▼▼▼
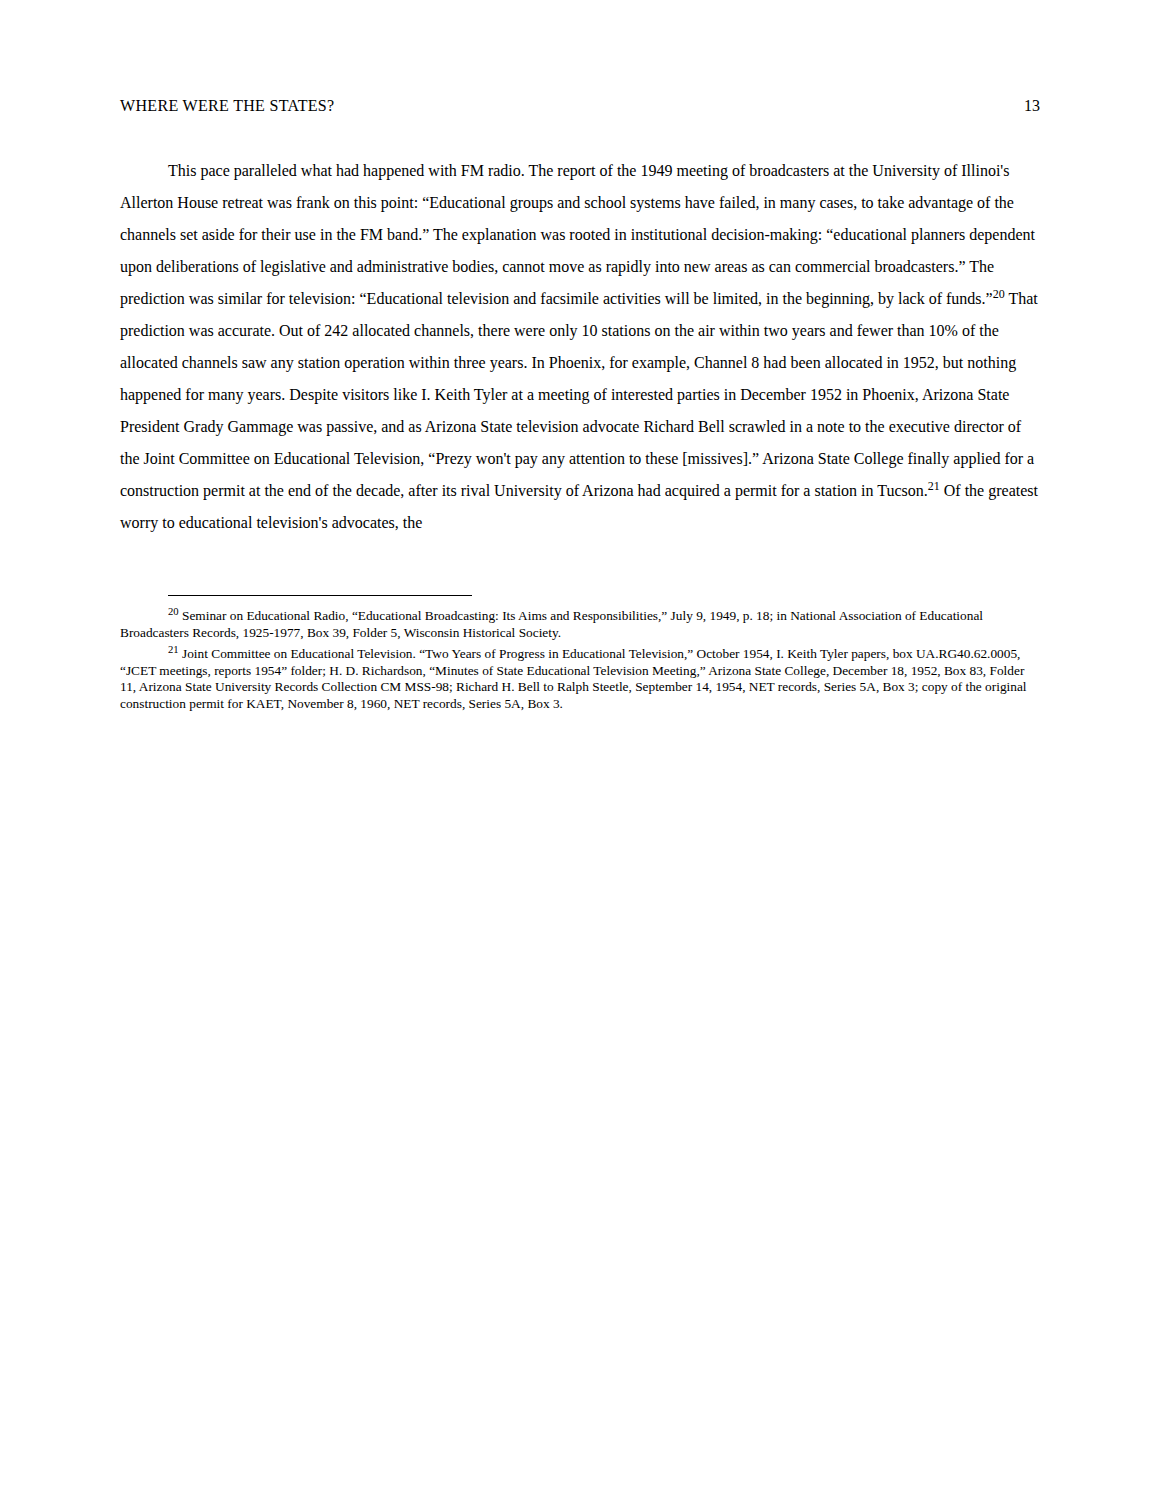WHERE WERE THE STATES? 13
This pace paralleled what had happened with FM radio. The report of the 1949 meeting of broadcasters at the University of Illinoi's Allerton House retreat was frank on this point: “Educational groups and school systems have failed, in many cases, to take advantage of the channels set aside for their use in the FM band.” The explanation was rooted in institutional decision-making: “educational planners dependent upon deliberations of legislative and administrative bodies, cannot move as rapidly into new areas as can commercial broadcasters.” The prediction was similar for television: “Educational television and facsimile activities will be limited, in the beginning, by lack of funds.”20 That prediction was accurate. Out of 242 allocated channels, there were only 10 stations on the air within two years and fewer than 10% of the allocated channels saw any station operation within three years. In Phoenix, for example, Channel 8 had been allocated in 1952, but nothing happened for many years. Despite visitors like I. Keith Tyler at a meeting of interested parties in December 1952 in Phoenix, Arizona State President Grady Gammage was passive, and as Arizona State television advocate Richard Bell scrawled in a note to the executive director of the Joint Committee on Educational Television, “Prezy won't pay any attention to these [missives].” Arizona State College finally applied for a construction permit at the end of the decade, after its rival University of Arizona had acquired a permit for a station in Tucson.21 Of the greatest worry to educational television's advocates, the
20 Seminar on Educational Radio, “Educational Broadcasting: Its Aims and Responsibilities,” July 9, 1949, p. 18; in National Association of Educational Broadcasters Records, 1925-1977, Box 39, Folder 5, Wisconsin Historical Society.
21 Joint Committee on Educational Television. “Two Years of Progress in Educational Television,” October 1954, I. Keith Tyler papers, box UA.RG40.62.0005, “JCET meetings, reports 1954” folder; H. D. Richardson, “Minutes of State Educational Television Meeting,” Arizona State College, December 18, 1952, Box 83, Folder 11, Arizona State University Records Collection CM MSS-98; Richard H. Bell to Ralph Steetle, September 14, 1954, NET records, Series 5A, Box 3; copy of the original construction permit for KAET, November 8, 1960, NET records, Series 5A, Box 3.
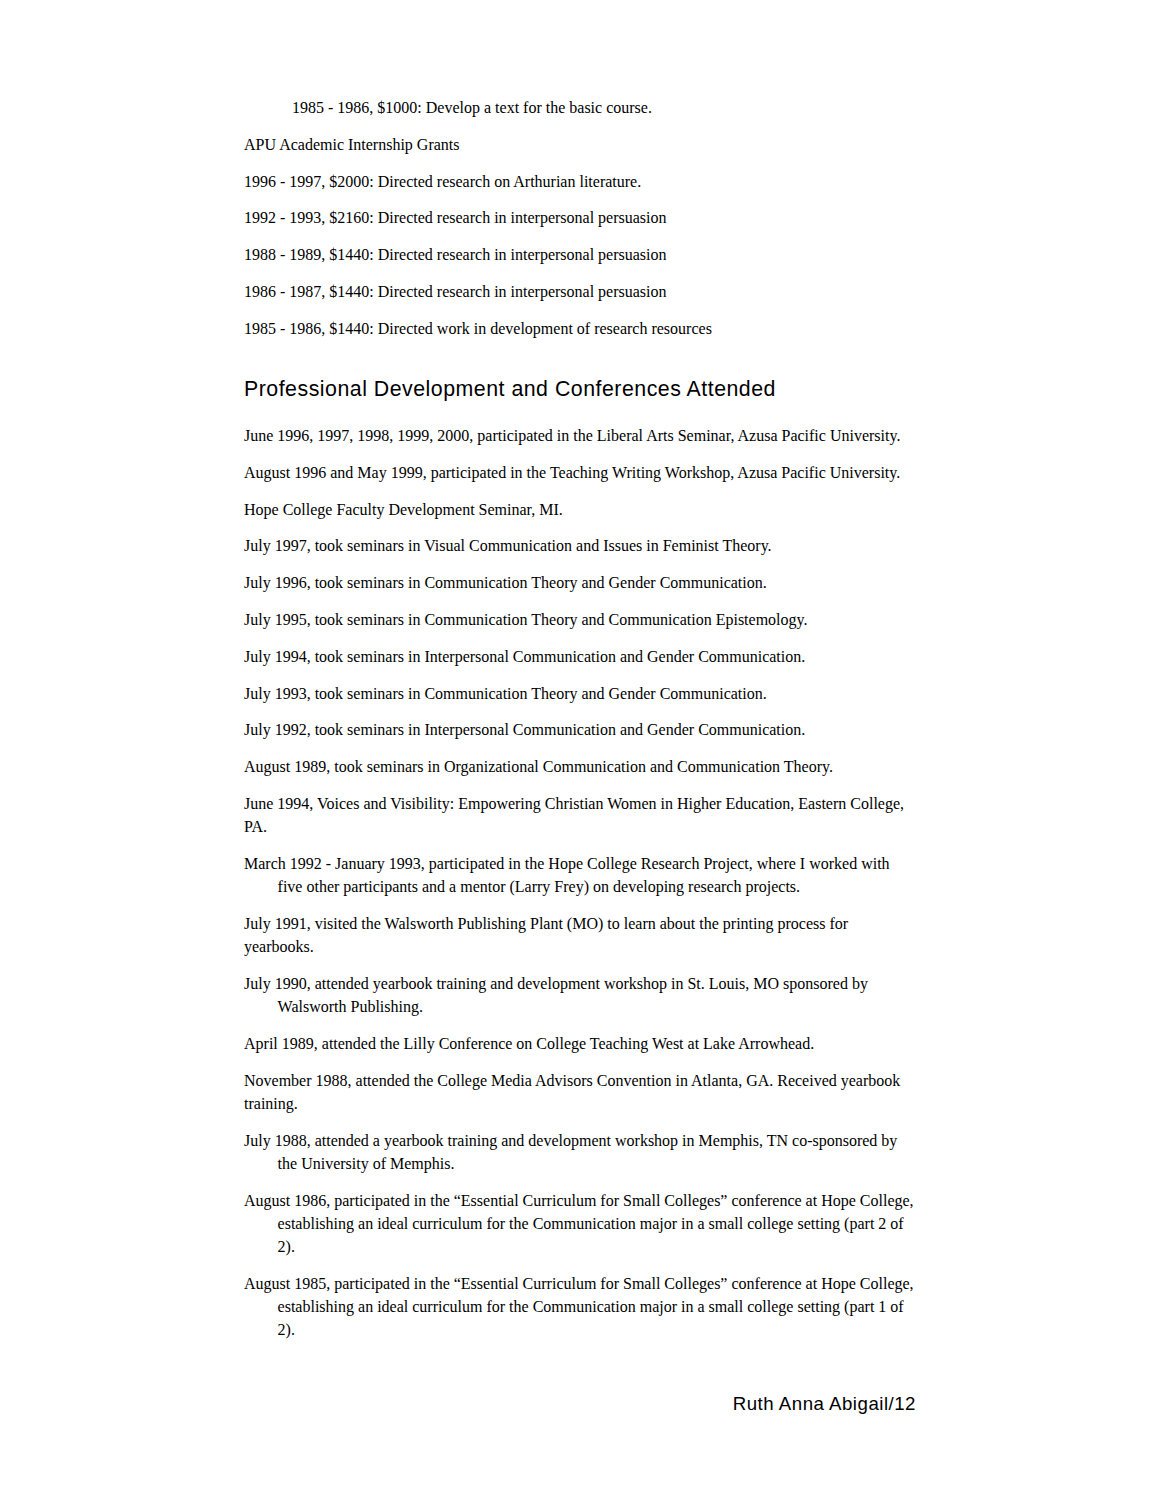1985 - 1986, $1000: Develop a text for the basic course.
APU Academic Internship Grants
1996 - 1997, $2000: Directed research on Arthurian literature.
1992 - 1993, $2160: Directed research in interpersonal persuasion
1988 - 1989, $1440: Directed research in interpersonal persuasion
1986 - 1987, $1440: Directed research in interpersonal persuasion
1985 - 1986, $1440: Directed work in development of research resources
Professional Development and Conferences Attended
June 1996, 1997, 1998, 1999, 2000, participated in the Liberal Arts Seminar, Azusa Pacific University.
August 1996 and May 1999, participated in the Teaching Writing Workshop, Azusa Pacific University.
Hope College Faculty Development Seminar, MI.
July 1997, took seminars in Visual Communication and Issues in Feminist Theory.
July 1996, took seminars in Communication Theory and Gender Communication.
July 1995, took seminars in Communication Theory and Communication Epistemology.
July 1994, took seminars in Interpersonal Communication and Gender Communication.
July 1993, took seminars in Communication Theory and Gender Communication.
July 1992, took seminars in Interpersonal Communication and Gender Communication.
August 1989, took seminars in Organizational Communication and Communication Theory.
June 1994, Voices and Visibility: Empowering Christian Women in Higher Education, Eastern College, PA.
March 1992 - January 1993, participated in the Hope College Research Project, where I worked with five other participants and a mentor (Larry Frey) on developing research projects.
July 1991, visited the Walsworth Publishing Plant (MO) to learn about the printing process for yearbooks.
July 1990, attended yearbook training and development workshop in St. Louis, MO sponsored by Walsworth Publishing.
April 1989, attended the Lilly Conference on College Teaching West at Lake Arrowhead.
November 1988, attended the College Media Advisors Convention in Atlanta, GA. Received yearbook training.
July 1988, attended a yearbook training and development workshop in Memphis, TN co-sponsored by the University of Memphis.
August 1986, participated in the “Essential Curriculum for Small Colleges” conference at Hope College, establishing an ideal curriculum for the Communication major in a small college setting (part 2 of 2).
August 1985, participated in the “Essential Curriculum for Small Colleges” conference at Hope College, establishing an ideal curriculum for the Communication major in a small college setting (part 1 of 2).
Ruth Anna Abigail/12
▲▲▲
* PROBLEM TO WORK ON:
The lines above should be transcribed exactly, with every image removed.

* YOUR RESPONSE:
WHERE WERE THE STATES? 13
This pace paralleled what had happened with FM radio. The report of the 1949 meeting of broadcasters at the University of Illinoi's Allerton House retreat was frank on this point: “Educational groups and school systems have failed, in many cases, to take advantage of the channels set aside for their use in the FM band.” The explanation was rooted in institutional decision-making: “educational planners dependent upon deliberations of legislative and administrative bodies, cannot move as rapidly into new areas as can commercial broadcasters.” The prediction was similar for television: “Educational television and facsimile activities will be limited, in the beginning, by lack of funds.”20 That prediction was accurate. Out of 242 allocated channels, there were only 10 stations on the air within two years and fewer than 10% of the allocated channels saw any station operation within three years. In Phoenix, for example, Channel 8 had been allocated in 1952, but nothing happened for many years. Despite visitors like I. Keith Tyler at a meeting of interested parties in December 1952 in Phoenix, Arizona State President Grady Gammage was passive, and as Arizona State television advocate Richard Bell scrawled in a note to the executive director of the Joint Committee on Educational Television, “Prezy won't pay any attention to these [missives].” Arizona State College finally applied for a construction permit at the end of the decade, after its rival University of Arizona had acquired a permit for a station in Tucson.21 Of the greatest worry to educational television's advocates, the
20 Seminar on Educational Radio, “Educational Broadcasting: Its Aims and Responsibilities,” July 9, 1949, p. 18; in National Association of Educational Broadcasters Records, 1925-1977, Box 39, Folder 5, Wisconsin Historical Society.
21 Joint Committee on Educational Television. “Two Years of Progress in Educational Television,” October 1954, I. Keith Tyler papers, box UA.RG40.62.0005, “JCET meetings, reports 1954” folder; H. D. Richardson, “Minutes of State Educational Television Meeting,” Arizona State College, December 18, 1952, Box 83, Folder 11, Arizona State University Records Collection CM MSS-98; Richard H. Bell to Ralph Steetle, September 14, 1954, NET records, Series 5A, Box 3; copy of the original construction permit for KAET, November 8, 1960, NET records, Series 5A, Box 3.
1985 - 1986, $1000: Develop a text for the basic course.
APU Academic Internship Grants
1996 - 1997, $2000: Directed research on Arthurian literature.
1992 - 1993, $2160: Directed research in interpersonal persuasion
1988 - 1989, $1440: Directed research in interpersonal persuasion
1986 - 1987, $1440: Directed research in interpersonal persuasion
1985 - 1986, $1440: Directed work in development of research resources
Professional Development and Conferences Attended
June 1996, 1997, 1998, 1999, 2000, participated in the Liberal Arts Seminar, Azusa Pacific University.
August 1996 and May 1999, participated in the Teaching Writing Workshop, Azusa Pacific University.
Hope College Faculty Development Seminar, MI.
July 1997, took seminars in Visual Communication and Issues in Feminist Theory.
July 1996, took seminars in Communication Theory and Gender Communication.
July 1995, took seminars in Communication Theory and Communication Epistemology.
July 1994, took seminars in Interpersonal Communication and Gender Communication.
July 1993, took seminars in Communication Theory and Gender Communication.
July 1992, took seminars in Interpersonal Communication and Gender Communication.
August 1989, took seminars in Organizational Communication and Communication Theory.
June 1994, Voices and Visibility: Empowering Christian Women in Higher Education, Eastern College, PA.
March 1992 - January 1993, participated in the Hope College Research Project, where I worked with five other participants and a mentor (Larry Frey) on developing research projects.
July 1991, visited the Walsworth Publishing Plant (MO) to learn about the printing process for yearbooks.
July 1990, attended yearbook training and development workshop in St. Louis, MO sponsored by Walsworth Publishing.
April 1989, attended the Lilly Conference on College Teaching West at Lake Arrowhead.
November 1988, attended the College Media Advisors Convention in Atlanta, GA. Received yearbook training.
July 1988, attended a yearbook training and development workshop in Memphis, TN co-sponsored by the University of Memphis.
August 1986, participated in the “Essential Curriculum for Small Colleges” conference at Hope College, establishing an ideal curriculum for the Communication major in a small college setting (part 2 of 2).
August 1985, participated in the “Essential Curriculum for Small Colleges” conference at Hope College, establishing an ideal curriculum for the Communication major in a small college setting (part 1 of 2).
Ruth Anna Abigail/12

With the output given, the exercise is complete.